I didn't want to expose my agent credentials on the server, and I wanted the large multilingual Whisper model, so I had the agent build a Docker container where Codex runs with --sandbox danger-full-access and --ask-for-approval never — both essential for unsupervised task processing. The large Whisper model needs roughly 10 GB of memory (so the agent claimed), which is another reason to run tasks on my MacBook M1 with 16 GB. The container hopefully prevents host escalation, but it's genuinely insecure: network access is unrestricted.
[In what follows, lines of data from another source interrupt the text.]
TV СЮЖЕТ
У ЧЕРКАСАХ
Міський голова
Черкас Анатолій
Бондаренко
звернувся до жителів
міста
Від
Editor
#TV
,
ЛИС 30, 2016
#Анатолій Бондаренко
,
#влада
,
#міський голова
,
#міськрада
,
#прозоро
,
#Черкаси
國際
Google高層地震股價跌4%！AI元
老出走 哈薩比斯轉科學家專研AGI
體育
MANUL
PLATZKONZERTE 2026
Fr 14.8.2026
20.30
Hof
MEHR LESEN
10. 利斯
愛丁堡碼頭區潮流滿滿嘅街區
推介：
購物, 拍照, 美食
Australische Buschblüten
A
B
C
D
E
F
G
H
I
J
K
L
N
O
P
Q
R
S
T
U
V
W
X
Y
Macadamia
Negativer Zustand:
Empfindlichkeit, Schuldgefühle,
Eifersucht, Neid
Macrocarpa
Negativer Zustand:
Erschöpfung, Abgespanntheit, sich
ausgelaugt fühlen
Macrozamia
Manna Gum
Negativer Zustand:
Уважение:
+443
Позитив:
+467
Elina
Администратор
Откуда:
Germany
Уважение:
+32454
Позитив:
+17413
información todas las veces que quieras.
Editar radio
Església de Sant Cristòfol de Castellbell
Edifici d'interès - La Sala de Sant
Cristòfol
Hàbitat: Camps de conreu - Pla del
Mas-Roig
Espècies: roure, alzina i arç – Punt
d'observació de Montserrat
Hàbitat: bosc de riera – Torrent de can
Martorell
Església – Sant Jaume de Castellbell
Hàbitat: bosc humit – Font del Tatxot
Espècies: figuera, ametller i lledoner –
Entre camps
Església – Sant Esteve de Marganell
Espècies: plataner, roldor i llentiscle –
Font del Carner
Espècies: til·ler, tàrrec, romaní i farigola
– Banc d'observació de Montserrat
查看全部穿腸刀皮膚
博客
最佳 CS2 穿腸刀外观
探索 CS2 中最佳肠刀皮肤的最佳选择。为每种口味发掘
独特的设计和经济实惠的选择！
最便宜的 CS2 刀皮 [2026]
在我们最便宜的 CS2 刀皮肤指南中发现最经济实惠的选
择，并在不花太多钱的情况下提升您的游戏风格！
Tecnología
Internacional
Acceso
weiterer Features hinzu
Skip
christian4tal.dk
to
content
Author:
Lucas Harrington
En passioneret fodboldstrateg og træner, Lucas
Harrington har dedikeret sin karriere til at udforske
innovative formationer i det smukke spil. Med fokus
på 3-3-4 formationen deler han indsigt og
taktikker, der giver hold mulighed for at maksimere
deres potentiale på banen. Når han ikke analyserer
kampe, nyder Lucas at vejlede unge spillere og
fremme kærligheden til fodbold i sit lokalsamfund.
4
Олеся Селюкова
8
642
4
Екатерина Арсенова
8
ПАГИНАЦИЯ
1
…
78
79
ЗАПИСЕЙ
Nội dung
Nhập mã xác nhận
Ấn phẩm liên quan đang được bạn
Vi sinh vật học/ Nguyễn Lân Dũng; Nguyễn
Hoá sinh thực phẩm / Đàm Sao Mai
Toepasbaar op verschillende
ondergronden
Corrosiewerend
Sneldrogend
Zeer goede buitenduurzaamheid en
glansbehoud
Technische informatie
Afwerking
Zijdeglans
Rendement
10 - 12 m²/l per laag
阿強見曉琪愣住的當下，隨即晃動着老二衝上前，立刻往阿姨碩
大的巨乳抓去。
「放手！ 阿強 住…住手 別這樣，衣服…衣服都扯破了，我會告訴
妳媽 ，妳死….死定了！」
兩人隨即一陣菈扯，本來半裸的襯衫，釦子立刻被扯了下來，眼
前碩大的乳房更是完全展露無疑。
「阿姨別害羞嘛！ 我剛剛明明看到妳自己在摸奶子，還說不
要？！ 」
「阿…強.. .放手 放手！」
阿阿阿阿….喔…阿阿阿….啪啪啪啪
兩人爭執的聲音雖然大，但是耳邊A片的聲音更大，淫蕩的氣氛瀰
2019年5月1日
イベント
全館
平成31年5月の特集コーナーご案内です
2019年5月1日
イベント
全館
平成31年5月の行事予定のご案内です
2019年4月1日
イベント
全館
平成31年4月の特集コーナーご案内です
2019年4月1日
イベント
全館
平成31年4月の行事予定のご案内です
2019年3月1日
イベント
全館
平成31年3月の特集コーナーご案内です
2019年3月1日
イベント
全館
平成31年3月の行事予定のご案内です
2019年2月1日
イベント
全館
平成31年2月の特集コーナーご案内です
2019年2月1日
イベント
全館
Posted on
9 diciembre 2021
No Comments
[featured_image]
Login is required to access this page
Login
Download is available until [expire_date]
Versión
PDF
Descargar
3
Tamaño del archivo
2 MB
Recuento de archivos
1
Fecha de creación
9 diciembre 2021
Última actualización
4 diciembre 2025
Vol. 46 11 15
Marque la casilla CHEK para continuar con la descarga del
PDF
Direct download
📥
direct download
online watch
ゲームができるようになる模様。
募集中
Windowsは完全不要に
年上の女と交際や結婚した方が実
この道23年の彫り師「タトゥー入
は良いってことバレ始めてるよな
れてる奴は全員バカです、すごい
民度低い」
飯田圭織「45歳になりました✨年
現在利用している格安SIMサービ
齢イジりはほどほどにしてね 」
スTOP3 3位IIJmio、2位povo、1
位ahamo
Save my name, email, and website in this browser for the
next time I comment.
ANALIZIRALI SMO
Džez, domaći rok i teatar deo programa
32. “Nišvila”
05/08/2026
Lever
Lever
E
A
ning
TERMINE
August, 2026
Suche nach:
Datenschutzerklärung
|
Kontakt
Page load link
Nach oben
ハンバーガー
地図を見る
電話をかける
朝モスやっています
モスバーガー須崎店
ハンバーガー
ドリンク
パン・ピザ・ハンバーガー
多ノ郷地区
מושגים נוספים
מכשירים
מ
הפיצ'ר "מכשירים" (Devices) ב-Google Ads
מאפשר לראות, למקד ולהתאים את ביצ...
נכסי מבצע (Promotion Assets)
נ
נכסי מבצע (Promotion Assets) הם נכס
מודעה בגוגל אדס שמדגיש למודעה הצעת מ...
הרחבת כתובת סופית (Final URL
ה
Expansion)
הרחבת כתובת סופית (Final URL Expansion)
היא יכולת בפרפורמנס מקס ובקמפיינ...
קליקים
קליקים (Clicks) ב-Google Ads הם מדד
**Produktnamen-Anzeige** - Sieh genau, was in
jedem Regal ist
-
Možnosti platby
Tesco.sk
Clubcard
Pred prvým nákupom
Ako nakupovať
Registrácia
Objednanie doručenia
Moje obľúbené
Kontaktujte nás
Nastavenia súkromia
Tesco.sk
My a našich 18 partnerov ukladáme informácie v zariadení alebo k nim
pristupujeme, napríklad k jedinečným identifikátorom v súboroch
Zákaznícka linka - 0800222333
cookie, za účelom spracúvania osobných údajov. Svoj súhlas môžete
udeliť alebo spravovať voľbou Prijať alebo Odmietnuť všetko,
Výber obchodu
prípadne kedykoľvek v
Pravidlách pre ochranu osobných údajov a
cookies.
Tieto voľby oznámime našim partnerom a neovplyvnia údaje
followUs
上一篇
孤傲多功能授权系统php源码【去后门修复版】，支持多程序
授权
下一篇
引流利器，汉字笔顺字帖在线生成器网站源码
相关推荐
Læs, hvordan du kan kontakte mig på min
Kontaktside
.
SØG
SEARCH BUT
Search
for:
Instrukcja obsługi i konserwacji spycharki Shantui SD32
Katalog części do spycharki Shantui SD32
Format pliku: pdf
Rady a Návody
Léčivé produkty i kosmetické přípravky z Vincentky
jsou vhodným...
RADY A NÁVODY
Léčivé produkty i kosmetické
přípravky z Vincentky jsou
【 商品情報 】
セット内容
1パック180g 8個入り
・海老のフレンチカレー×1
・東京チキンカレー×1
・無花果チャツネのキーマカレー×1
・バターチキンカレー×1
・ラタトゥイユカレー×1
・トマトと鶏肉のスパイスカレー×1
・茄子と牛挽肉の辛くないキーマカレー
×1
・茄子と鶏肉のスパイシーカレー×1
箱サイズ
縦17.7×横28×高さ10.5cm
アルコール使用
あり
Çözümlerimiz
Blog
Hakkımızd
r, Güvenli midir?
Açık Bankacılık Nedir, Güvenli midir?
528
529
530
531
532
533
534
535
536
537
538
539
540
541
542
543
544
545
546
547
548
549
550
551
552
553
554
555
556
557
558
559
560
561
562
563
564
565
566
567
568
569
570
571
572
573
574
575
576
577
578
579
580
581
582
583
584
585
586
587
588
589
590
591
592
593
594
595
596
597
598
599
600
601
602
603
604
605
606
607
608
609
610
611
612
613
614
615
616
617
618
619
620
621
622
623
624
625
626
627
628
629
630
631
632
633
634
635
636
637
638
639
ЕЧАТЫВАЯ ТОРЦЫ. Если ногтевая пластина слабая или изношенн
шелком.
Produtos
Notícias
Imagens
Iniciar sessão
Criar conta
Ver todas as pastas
Even with tighter sandboxing, the agent could launch missiles through GHA using the root SSH key stored in repo secrets. I trust my family not to cause trouble intentionally.

Conclusions

The latest generation of agents seems to have crossed a meaningful threshold. The cost of producing correctly functioning software has plummeted. A year ago, I was wondering — along with many others — where we were on the curve and whether progress had stagnated. Something big may actually be happening. I'm fortunate to have a front-row seat and to apply this in my day job. Calling it AI evolution isn't much of a stretch anymore: current agents are participating in building the next generation of agents.

Capabilities have improved at staggering speed, and the AI giants have every incentive to talk up how this will transform society — sooner rather than later. The potential for job disruption looks real, and not only for programmers. This from-scratch vibe-coding experiment was fun, but more than anything it sharpened my sense of the magnitude of what's coming.